Он взял меня к себе, чтобы я помог ему писать увольнительные больным. Когда подошла и моя очередь получить отпуск, я разволновался.

— Никогда не забуду, что вы для нас сделали, — сказал я торжественно.

— Я сделал это не из личного расположения к тебе и твоим соотечественникам. Я сделал это для своей родины. Во что превратится нация, если мы будем учить наших граждан и солдат жить, как звери?

— Война сбивает людей с праведного пути, — робко сказал я, не зная как он отнесется к моим словам.

Он взглянул на меня из-под очков чистыми голубыми глазами.

— Твоя молодость и страдания, которые ты перенес, не помешали тебе правильно понять жизнь. Война открывает страшные бездны в душах людей и целых народов. В наших древних мифах рассказывается о Цирцее, которая прикосновением жезла превращала людей в свиней. Вот и война как этот жезл… Ну, поезжай теперь к матери, пусть она откормит тебя как следует, поставит на ноги.

Мне казалось, что я вновь обрел душу. Ноги мои окрепли, в сердце вновь ожила надежда. Но когда поезд тронулся, меня охватили страшные воспоминания. Сколько дорогих сердцу друзей и односельчан осталось навсегда в этой земле.
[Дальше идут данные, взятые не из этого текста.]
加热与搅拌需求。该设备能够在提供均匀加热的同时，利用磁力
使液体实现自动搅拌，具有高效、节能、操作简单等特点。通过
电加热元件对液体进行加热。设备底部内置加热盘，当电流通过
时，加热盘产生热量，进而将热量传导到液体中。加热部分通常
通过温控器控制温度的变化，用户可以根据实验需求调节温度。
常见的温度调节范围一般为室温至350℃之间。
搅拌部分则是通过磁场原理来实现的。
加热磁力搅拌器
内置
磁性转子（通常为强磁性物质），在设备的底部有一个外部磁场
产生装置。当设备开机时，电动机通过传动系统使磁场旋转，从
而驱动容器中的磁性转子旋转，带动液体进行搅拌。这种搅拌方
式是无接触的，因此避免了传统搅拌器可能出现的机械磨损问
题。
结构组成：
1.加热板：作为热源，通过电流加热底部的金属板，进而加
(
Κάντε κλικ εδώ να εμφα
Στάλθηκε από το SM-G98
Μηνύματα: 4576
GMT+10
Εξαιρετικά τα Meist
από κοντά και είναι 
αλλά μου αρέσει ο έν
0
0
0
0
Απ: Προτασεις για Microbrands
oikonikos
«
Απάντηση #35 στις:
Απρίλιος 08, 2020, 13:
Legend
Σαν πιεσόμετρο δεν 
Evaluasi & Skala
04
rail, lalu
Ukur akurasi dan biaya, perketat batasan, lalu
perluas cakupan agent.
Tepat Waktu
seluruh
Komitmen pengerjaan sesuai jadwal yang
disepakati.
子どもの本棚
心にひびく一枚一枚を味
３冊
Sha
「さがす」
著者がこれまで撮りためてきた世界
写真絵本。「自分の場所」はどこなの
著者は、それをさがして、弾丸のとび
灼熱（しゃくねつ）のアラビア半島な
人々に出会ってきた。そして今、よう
Что я скажу их матерям, когда они со страхом обратят ко мне взгляд? Имею ли я право скрыть от них правду?

VII

Я и не заметил, как пролетели четыре месяца моего отпуска. Радость быстролетна, как ветер, человек никогда не успевает насладиться ею. Первый месяц я провел в постели. Я вставал, пробовал работать, но тут же ложился опять. Мать с тревогой смотрела на меня.

— Когда же ты поправишься, сынок? Когда ты вернешься к жизни?

Я часто наблюдал, как она, стараясь не шуметь, хлопотала по дому. И удивлялся, как в этой иссохшей узкой груди могло вмещаться такое огромное сердце! Она таяла как свеча. Когда они с сестрой уходили в поле, оставляя меня одного, я принимался рассматривать мебель, кружева, пальмы и цветы, которыми так гордилась мать. На стене висел портрет отца. Его строгий взгляд, лихо закрученные усы, отвисшая губы и квадратный раздвоенный подбородок делали его лицо на портрете еще более жестким, чем в жизни. Рядом с его портретом висел портрет матери. Хрупкая, добрая. Фотограф сам повесил ее портрет после смерти отца, потому что отец никогда не снимался с ней вместе. В углу комнаты стояла божница из орехового дерева, где хранились их свадебные венки, веточки лавра и сухого базилика, бронзовая курильница и несколько серебрянных монет — приношения во время болезни отца и бегства Михалиса в Грецию. Сколько воспоминаний навевали эти вещи!